6. Become a data Dalek: authenticate, authenticate, authenticate...
Authentication, has anyone mentioned the authentication layer yet? Well they have now, and by this I specifically mean the use of password managers and multifactor authentication. Strong passwords are a no-brainer, or at least they should be, The problem being that any password that is lengthy, complex and random enough to be defined as strong, is impossible to remember unless they call you Rain Man. Throw multiple secure passwords into the equation and even Rain Man would struggle; whereas password managers do not.

LastPass Enterprise is a business-grade example, it's not free but with prices starting from (US) $18 a head it's as close as. This can allow you to manage a password policy from the cloud and generate truly secure passwords at the touch of a button. Even that, though, is not enough. You need to throw multifactor authentication into the mix. As it happens, you can add two factor authentication (2FA) to LastPass in the form of a physical token or smartphone app generated code.
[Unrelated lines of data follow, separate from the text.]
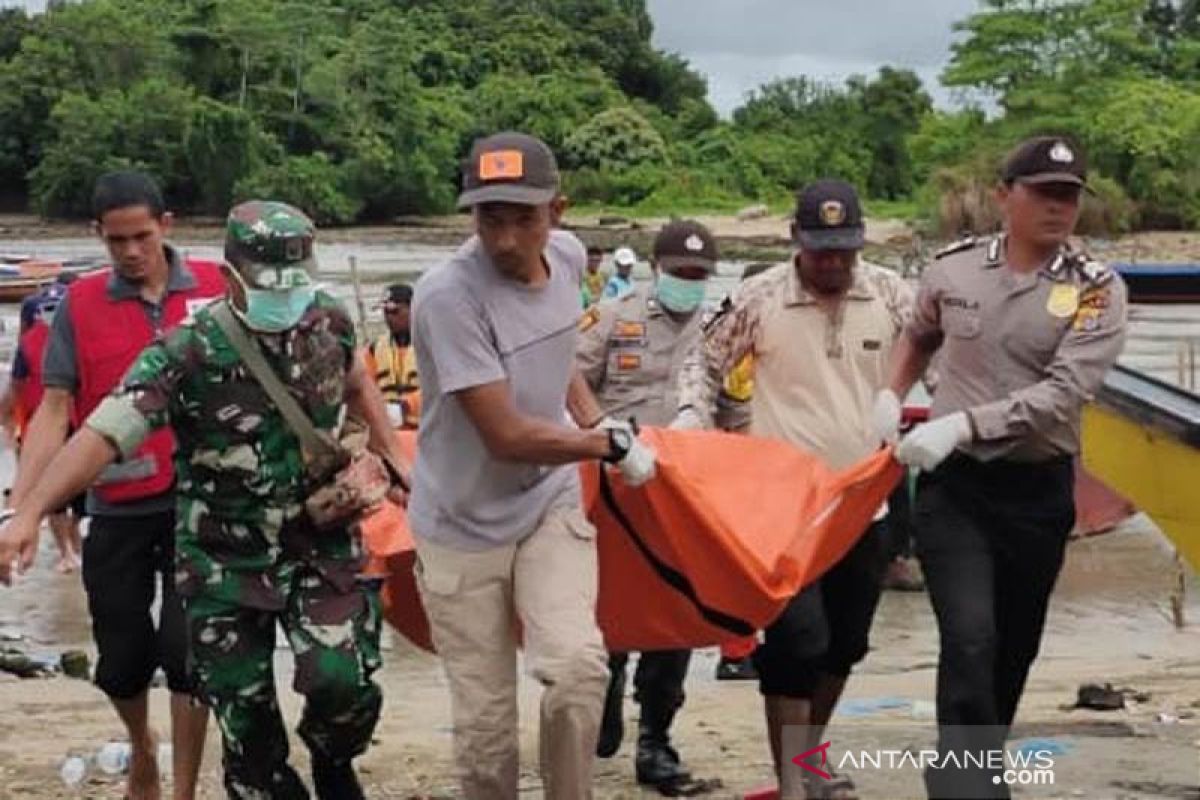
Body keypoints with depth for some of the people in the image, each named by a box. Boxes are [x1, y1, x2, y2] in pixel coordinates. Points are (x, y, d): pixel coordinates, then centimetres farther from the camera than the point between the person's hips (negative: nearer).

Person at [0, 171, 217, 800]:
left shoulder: (217, 289, -3)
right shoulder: (80, 304, -2)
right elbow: (54, 410, -4)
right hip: (117, 509, 1)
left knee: (186, 649, 0)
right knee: (122, 657, 11)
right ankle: (141, 746, 43)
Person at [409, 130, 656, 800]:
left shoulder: (568, 255, -3)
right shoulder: (449, 294, -25)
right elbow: (508, 437, -25)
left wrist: (593, 419, 9)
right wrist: (613, 443, -12)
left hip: (550, 506, 4)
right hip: (463, 526, -4)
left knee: (578, 667, -19)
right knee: (485, 720, 1)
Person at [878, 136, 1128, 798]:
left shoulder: (1098, 291, -8)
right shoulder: (952, 269, 0)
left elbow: (1064, 392, -22)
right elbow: (919, 335, 24)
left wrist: (962, 424, -30)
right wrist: (889, 397, 10)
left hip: (1040, 492, 1)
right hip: (952, 485, -1)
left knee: (1014, 648, 13)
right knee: (971, 639, -17)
Whatever, the added security layer that is 2FA should be a baseline for any mature authentication policy these days as it adds something you have to something you know for a double whammy of hacker protection.

7. Secure erasure
No, not a geeky nineties pop duo tribute band, but rather the not so small matter of secure file deletion. It's the last item on our list of suggested layers, and it's often the last thing on the mind of otherwise security-savvy folk. After all, if you're removing something from the data equation it's no longer a security problem, right? Wrong! If you have not securely erased the file in question then it remains a potential security threat should the device it is on get into the wrong hands. Hitting delete doesn't delete data securely, and nor does formatting a drive for that matter. It is forensically possible to retrieve data really very easily and quickly, and importantly very cheaply now if someone wants to.
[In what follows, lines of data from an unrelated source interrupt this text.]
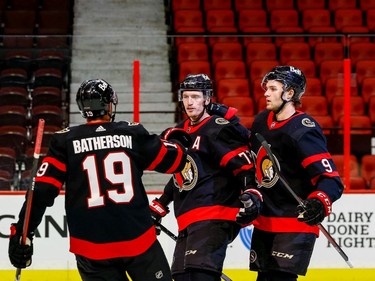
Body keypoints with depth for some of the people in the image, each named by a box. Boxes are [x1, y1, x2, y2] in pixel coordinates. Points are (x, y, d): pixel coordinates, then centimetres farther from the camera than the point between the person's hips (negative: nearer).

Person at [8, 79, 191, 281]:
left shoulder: (64, 141, 0)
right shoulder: (132, 134, 2)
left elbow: (42, 190, -5)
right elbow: (173, 160, 11)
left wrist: (21, 232, -1)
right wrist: (177, 141, 34)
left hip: (91, 247, 1)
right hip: (138, 240, 0)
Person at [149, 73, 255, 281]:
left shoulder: (219, 129, -8)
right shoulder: (181, 131, 19)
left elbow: (245, 167, -14)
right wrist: (158, 206, 31)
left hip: (214, 218, -10)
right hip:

Your mission is to make that as hard as possible so that the investment in time becomes more than the likely profit in data restored would amount to. So at the very least encrypt your data then use secure deletion tools on individual files and folders, such as Eraser, which employs the Guttmann algorithm to overwrite drive space with a series of 35 random patterns. That's a free tool and towards the bottom of the paranoia-delete scale, but coupled with encryption is a good way to go.

Employ the costly services of hard drive shredders to chop your legacy drives into little bits of metal to do the job properly.